Accepting hostnames in the VirtualHost directive is merely a convenience for the case where the IP may change/you want your configuration to look more readable when you have a number of domains/hosts with different IPs served by one Apache instance.

As you no doubt found out, the ServerName and ServerAlias components provide the appropriate magic for this (but only to clients that perform HTTP/1.1 requests and provide the hostname they're trying to request from in the request headers).


Update

In response to your comment: if you wanted to replicate this problem in the way you describe (2 hosts use name based virtual hosting correctly, where one does not) you would need to properly define the vhosts (with a corresponding NameVirtualHost directive) for domain1 and domain3, with the domain3 vhost directive coming first.

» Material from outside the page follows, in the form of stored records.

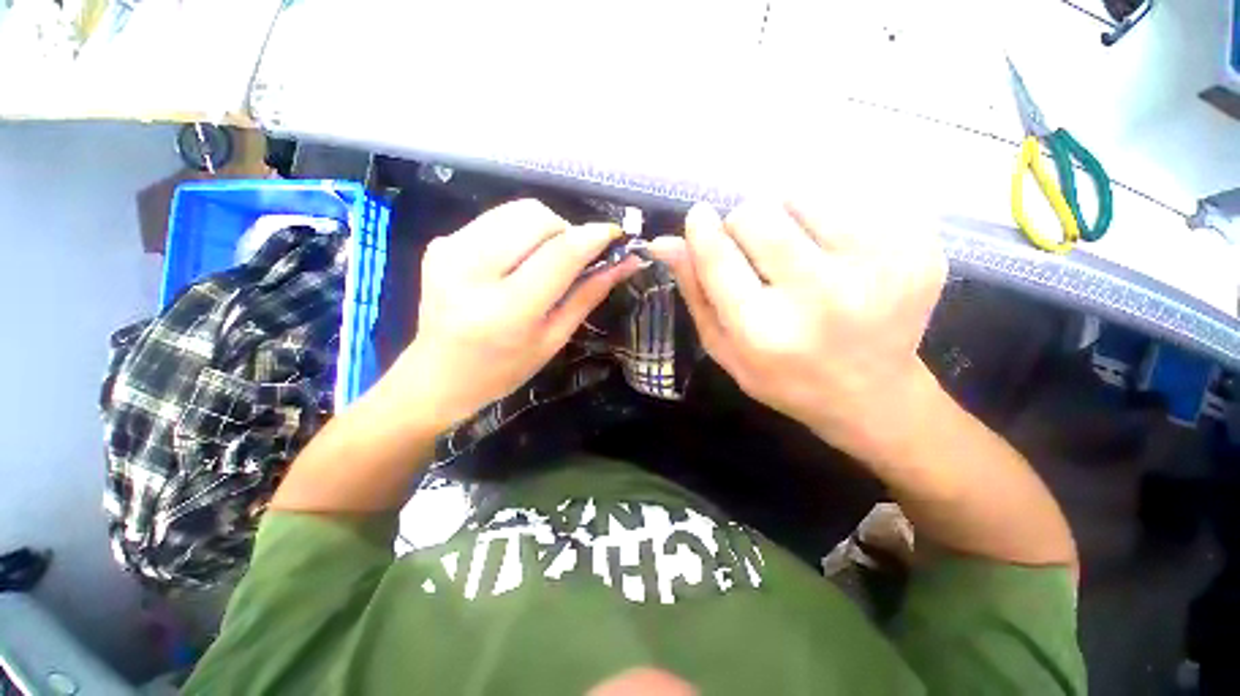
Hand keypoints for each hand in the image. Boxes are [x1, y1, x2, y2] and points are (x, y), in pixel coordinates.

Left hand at [387, 199, 637, 430]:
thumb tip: (625, 263)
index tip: (614, 234)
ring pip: (516, 211)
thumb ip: (588, 295)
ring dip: (543, 229)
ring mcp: (450, 251)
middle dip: (566, 231)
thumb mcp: (554, 338)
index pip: (560, 254)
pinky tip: (515, 262)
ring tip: (544, 260)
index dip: (593, 237)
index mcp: (507, 309)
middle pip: (537, 217)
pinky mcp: (440, 243)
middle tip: (572, 259)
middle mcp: (473, 270)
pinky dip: (518, 233)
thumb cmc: (505, 369)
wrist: (438, 376)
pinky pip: (495, 219)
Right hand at [649, 200, 946, 460]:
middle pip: (757, 213)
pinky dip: (828, 220)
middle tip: (755, 252)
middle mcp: (820, 295)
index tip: (698, 218)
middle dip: (743, 225)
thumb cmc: (784, 377)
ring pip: (802, 195)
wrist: (874, 396)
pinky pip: (849, 201)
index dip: (701, 229)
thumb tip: (666, 242)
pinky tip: (835, 255)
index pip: (718, 255)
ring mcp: (878, 267)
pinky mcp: (916, 249)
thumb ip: (695, 293)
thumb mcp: (725, 348)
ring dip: (786, 217)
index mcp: (765, 329)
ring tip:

Assuming all the domains served up by this apache instance are served off the same IP:

# Let Apache know know you want to do name based
# virtual host matching on this IP/port pair
NameVirtualHost *:80

<VirtualHost *:80>
  ServerName domain3.com
  ServerAlias www.domain3.com
  ...
</VirtualHost>

<VirtualHost *:80>
  ServerName domain1.com
  ServerAlias www.domain1.com
  ...
</VirtualHost>

It's important that the vhost you want to be the default come first and that the vhosts that share an IP you wish to perform name based virtual host matching on have a NameVirtualHost line and use the same IP/port combination. If you don't use the NameVirtualHost line, Apache will default to the first found best match (specified IP beats * as you found out before).

2
  • Thank you for the answer. A second question arises... If I want to replicate the problem with a 3rd domain in this manner: domain1.com shows domain1.com domain2.com shows domain3.com <-- domain3.com shows domain3.com Keep in mind in the original problem, the address bar show domain1.com while displaying domain2.com content. Thank you.
    – smorhaim
    Oct 22, 2010 at 4:17
  • I've updated my answer to address this.